Но наивные надежды на то, что власть, не желая бодаться с народом и облегчая самой себе будущее, проведет нечто вроде круглого стола по польскому варианту 1989 года, предопределившего мирный переход страны к жизни в новых условиях, исчезли, даже если у кого-то они имелись. Глава президентской администрации Сергей Иванов, которому было поручено рассмотреть идею, заявил, что это «нецелесообразно». И пояснил — «в поручении президента не говорилось о создании закона. Речь шла о том, чтобы проработать вопрос. Проработали и приняли решение».
(Кстати заметить, речь идет даже не об ответе на текущие требования Болотной площади, а о том, что закон о Конституционном собрании — в развитие главы 9-й основного закона страны — так до сих пор и не принят в России. За восемнадцать лет действия конституции у нас не создано механизма по ее пересмотру.)

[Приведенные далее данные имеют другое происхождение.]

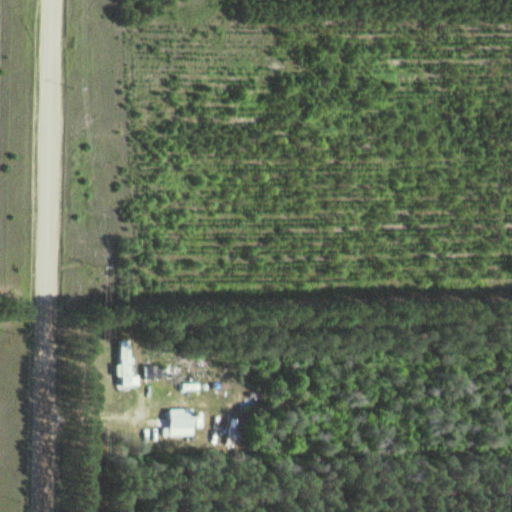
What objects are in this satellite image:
road: (46, 256)
building: (123, 363)
building: (179, 421)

Власть, судя по ее последним решениям, решила не замечать вовсе стремительно возникающего гражданского общества. Никакого Конституционного собрания не будет. И потому весь разговор о нем сугубо теоретический.
Почему так происходит, понятно. Ни при Ельцине, ни при Путине Кремль не заинтересован даже в теоретической возможности изменения правил игры, дабы не искушать оппозицию. Конституция-93 — это конституция победителей, написанная ими под себя. И они будут держаться за нее до последнего.

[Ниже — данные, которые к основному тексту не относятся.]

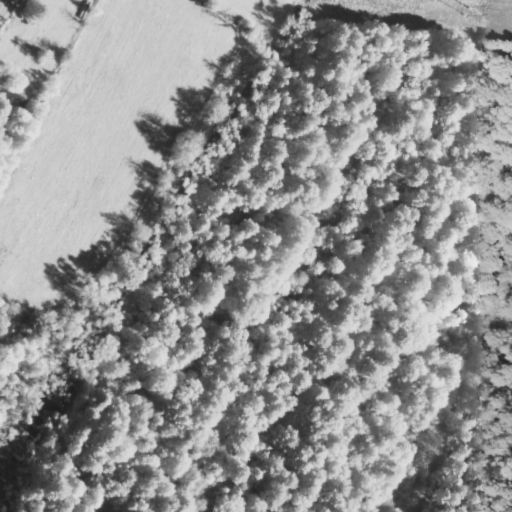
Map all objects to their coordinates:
road: (6, 9)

В 1993 году Ельцин собирал Конституционное совещание, которое формально и разработало текст, но оно менее всего являлось тем, чем называлось, — в духе почти столетней отечественной традиции. Ведь у нас за последние два десятилетия (плюс семьдесят лет власти, которая называлась, но не являлась советской) были опошлены и извращены почти все политические понятия и термины. Демократия стала бранным словом, а выборы — синонимом жульничества.

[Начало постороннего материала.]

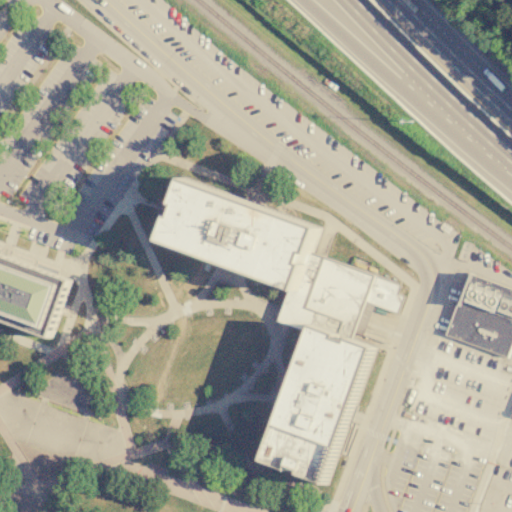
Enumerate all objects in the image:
road: (19, 2)
road: (6, 13)
road: (26, 45)
road: (104, 47)
parking lot: (22, 56)
road: (140, 56)
road: (453, 57)
road: (169, 60)
road: (429, 84)
road: (404, 87)
road: (47, 108)
parking lot: (44, 116)
street lamp: (121, 123)
railway: (352, 127)
parking lot: (296, 128)
road: (303, 136)
road: (79, 143)
parking lot: (80, 143)
road: (279, 146)
road: (120, 163)
street lamp: (27, 175)
parking lot: (108, 176)
road: (261, 178)
road: (128, 192)
road: (336, 193)
street lamp: (10, 201)
road: (153, 201)
street lamp: (45, 215)
street lamp: (353, 224)
building: (445, 227)
building: (242, 233)
road: (325, 237)
road: (149, 255)
street lamp: (90, 266)
street lamp: (411, 273)
road: (211, 282)
road: (243, 285)
street lamp: (408, 287)
building: (31, 293)
building: (31, 294)
building: (336, 297)
street lamp: (196, 312)
street lamp: (250, 312)
building: (367, 312)
building: (294, 313)
road: (93, 314)
building: (484, 315)
building: (483, 316)
road: (277, 320)
road: (93, 325)
street lamp: (161, 329)
road: (392, 340)
road: (493, 342)
road: (27, 343)
road: (60, 345)
street lamp: (264, 350)
road: (47, 358)
road: (401, 361)
road: (405, 363)
road: (461, 367)
road: (278, 368)
road: (75, 377)
street lamp: (233, 385)
street lamp: (19, 388)
road: (259, 395)
parking lot: (462, 402)
road: (440, 404)
building: (321, 406)
street lamp: (111, 423)
road: (172, 427)
road: (375, 433)
road: (438, 436)
road: (389, 441)
road: (53, 444)
road: (393, 452)
road: (98, 465)
road: (120, 467)
road: (426, 474)
road: (498, 479)
road: (354, 480)
road: (460, 480)
road: (373, 483)
road: (481, 483)
road: (487, 507)
traffic signals: (344, 510)
road: (335, 511)
road: (343, 511)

Конституционное совещание 1993-го, хоть и стало единственным прецедентом в новейшей истории (про печальную судьбу Учредительного собрания вспоминать не будем за давностью лет), но позитивного примера не оставило. Равноправного диалога, максимально широкого представительства всех заинтересованных сторон его организаторы желали в последнюю очередь. Единственный актуальный урок, который можно извлечь из его работы, — это пример того, как не надо принимать конституцию.
Главным условием успешно проработавших учредительных собраний в других странах являлось принятие правил игры всеми сторонами. Как бы партии ни относились друг к другу, но все они исходили из того, что в общих интересах не пытаться обманывать, не стремиться к краткосрочной выгоде и не нарушать достигнутых договоренностей. В сегодняшней России это невозможно по определению. Кремль не может допустить и мысли о неподконтрольности любого политического процесса, тем более конституционного. Игра с нулевой суммой, говоря языком американцев, единственно для него приемлемая. Или же эффектный обман, когда, например, заявляют о возвращении выборности губернаторов, а потом оказывается, что «выборы» обставлены таким количеством рогаток, что первоначальный смысл совершенно потерян. Всерьез верить в то, что чекист Сергей Иванов подпишется под документом, способным его вместе с патроном — пусть чисто теоретически — лишить власти, не приходится.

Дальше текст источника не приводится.